Getting High-Profile Projects to the Goal Line in New York State

Getting High-Profile Projects to the Goal Line in New York State

by Thomas S. West, Esq

New York State is notorious for the lengthy amount of time that it takes to get permits and approvals for high profile projects involving environmental issues. The regulatory process was created and has been expanded over time to provide opportunities for citizen participation, which often becomes an opportunity for project opponents to delay or defeat major projects. This has had a chilling effect on decision-makers who determine whether to invest risk capital in New York State. Recently, however, the New York State Department of Environmental Conservation (DEC) has reacted positively to innovative strategies to expedite the permitting and approval process. This article discusses two recent case studies that serve as an example of how to use regulatory tools that are available to project sponsors to promote orderly decision-making. 

Any discussion concerning processing major projects must take into account the requirements of the New York State Environmental Review Act (SEQRA). SEQRA is a tool that was created to promote informed decision-making and is applicable to all major project development that requires any type of State or local governmental approval. Often, however, SEQRA is used by project opponents as a mechanism to delay, derail or defeat projects. As such, any major project that has the potential for controversy needs to have a well-developed SEQRA strategy that promotes decision-making without the opportunity for unnecessary political influence. 

Careful consideration of the Lead Agency under SEQRA can be valuable to expediting the process. Where the Lead Agency is an agency other than the DEC, there are distinct procedural advantages under the regulations and established precedent to limit issues that can be forced into an adjudicatory hearing. An adjudicatory hearing is part of the process contemplated by the Permit Hearing Procedures (6 NYCRR Part 624) administered by Administrative Law Judges (ALJs) employed by the DEC. These hearings are trial type hearings that often take months, if not longer, and lead to protracted decision-making at the DEC. Many projects have been bogged down in the adjudicatory hearing process for years and some projects have never completed the process. Avoiding an adjudicatory hearing or limiting the scope of an adjudicatory hearing is key to expedited permit processing. Significantly, where the SEQRA process is completed by a Lead Agency other than the DEC, the ability of project opponents to adjudicate SEQRA issues is limited. 

Establishing a complete application package that is accepted by the DEC in a timely manner is often another place where controversial projects languish. Here, too, it is important to anticipate controversial issues, establish goals with the DEC staff for how those issues will be handled and work with the Uniform Procedures’ schedules to  ensure timely completeness determinations. Through an open dialogue with DEC staff, permit application packages can be tailored to build a record in support of project development.

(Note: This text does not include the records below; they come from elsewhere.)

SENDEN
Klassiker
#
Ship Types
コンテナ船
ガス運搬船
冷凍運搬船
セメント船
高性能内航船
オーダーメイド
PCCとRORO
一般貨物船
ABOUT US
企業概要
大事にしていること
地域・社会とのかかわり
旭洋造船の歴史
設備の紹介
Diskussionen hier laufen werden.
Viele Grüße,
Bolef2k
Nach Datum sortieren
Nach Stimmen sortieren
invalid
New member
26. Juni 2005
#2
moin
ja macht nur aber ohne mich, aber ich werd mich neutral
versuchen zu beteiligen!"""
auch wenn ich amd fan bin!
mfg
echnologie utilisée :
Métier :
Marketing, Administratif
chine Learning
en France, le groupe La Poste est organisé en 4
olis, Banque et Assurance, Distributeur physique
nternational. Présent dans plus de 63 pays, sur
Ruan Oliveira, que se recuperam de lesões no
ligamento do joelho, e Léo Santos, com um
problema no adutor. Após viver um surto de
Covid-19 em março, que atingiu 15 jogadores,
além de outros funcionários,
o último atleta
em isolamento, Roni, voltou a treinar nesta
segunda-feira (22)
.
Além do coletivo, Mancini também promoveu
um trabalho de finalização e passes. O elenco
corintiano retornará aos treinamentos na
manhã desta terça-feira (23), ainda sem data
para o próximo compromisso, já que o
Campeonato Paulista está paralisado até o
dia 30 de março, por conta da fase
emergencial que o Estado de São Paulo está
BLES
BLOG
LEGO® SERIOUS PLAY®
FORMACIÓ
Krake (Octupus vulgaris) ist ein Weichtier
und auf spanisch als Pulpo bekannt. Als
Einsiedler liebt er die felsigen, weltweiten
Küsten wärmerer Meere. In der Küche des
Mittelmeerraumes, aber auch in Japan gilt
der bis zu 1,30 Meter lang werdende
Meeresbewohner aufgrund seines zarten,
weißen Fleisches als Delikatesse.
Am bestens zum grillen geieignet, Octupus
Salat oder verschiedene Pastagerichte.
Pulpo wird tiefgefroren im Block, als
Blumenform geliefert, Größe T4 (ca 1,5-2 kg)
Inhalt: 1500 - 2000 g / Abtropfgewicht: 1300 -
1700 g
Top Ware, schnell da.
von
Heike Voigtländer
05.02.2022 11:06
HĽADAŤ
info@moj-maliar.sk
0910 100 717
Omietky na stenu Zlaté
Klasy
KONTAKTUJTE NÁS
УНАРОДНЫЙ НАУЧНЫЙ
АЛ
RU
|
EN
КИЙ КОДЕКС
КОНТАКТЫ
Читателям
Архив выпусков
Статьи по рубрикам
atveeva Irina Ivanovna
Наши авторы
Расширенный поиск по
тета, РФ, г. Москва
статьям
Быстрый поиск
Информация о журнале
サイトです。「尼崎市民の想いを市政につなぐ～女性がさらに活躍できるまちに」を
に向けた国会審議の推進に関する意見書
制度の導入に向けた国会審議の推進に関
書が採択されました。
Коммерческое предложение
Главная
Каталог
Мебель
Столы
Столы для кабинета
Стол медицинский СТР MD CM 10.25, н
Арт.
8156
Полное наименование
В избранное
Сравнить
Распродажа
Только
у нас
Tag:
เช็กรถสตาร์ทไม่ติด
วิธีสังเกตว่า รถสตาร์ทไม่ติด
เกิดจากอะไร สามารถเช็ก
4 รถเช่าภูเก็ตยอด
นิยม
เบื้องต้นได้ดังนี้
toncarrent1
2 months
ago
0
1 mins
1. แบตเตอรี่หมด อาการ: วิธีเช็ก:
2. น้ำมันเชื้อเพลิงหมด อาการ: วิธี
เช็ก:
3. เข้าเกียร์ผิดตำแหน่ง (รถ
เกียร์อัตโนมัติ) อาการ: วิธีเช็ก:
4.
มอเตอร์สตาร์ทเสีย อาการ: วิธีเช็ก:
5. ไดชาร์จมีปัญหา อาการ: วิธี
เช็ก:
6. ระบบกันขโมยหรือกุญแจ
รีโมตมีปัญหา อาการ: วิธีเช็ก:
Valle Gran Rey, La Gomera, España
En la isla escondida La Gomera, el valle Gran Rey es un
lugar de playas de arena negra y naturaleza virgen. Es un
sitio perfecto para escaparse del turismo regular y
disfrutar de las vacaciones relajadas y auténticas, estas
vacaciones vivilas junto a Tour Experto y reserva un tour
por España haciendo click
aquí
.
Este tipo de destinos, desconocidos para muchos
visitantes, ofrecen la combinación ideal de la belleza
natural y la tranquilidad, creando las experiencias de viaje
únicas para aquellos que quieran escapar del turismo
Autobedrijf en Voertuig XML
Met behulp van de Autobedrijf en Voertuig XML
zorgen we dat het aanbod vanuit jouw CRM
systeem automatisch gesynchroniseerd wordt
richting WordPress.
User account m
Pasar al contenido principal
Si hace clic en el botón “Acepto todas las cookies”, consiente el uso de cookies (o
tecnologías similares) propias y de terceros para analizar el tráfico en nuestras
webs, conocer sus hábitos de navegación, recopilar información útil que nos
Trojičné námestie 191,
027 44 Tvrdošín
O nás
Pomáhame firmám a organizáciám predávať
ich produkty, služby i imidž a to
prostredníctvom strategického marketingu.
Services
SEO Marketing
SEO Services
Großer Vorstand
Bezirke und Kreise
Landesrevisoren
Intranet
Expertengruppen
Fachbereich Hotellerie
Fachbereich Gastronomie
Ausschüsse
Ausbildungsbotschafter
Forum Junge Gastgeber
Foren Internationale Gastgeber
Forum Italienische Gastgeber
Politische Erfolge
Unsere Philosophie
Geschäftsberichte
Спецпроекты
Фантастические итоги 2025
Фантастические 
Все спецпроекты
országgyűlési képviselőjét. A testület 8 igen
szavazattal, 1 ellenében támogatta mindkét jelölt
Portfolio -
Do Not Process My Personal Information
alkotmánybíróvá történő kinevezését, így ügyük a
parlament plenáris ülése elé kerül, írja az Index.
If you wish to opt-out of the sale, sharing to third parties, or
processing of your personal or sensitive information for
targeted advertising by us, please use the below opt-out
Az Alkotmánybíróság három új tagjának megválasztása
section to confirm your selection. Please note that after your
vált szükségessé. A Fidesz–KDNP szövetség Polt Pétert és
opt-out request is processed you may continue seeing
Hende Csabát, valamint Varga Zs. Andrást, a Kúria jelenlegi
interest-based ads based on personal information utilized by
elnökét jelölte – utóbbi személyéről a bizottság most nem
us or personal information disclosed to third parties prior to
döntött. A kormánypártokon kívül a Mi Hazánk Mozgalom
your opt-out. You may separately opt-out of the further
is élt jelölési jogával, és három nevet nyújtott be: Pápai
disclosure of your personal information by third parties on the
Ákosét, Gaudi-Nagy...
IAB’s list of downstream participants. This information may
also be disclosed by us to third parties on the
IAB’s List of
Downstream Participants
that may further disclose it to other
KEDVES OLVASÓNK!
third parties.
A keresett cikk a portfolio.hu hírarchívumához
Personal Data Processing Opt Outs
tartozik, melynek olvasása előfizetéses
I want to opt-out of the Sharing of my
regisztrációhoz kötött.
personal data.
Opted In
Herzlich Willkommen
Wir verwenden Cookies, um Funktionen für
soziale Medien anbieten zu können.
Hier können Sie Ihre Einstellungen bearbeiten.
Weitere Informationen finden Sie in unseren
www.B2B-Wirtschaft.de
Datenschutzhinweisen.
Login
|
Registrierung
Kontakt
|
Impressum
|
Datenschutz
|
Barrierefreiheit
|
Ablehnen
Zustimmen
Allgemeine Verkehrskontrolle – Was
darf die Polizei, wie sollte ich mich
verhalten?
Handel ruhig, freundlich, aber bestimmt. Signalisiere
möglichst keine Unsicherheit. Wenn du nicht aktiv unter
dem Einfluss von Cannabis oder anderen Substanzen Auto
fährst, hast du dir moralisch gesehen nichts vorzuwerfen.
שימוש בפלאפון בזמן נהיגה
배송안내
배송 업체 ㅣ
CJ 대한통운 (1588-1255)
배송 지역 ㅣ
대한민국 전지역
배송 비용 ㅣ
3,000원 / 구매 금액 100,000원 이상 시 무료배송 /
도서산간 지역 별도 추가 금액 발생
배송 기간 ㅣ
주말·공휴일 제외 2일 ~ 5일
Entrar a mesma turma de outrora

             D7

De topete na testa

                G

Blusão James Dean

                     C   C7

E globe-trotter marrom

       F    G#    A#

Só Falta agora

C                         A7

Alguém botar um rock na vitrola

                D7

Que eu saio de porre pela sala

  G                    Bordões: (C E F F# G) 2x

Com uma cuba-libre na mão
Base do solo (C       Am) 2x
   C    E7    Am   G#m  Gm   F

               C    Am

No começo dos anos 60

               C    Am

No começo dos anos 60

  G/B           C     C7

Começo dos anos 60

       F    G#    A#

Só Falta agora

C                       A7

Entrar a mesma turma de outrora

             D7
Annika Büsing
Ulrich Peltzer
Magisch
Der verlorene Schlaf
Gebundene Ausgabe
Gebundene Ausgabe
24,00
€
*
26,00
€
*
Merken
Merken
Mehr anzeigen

Two recent major landfill expansions in New York State demonstrate how the procedural tools available to applicants can be used to expedite decision-making. Recently, the DEC issued permits and approvals to Ontario County to support a major expansion of the Ontario County Landfill. Among other permits, this project included an application for a modified solid waste permit under Part 360 of the Department’s regulations and a modified Title V Air Permit. Following the completeness determination, the project received final approvals in 11 months, even though one issue required adjudication in an adjudicatory hearing and other issues went through the issues conference process and appeals to the DEC Commissioner. By stipulating to adjudicate one issue on a parallel track with the issues conference/appeals process, the DEC processed those issues in record time. Key to this strategy was anticipation of the opposition issues and the creation of a strong administrative record in the permit application documents to support compliance with the regulatory standards.

A second example demonstrates even more promising procedural opportunities. Just recently, the DEC issued permits and approvals for a major expansion of the Chemung County Landfill. These permits and approvals were issued in the face of objections from local project opponents that included support for those issues from proposed experts. By building a strong administrative record in the permit application documents and submitting compelling responses to comments, the applicant was able to convince the DEC to issue the permit over objections, without referring the matter to an ALJ for any further administrative process.

In the final analysis, permitting controversial projects will remain a challenge in New York State. However, there are tools available to applicants to expedite the process.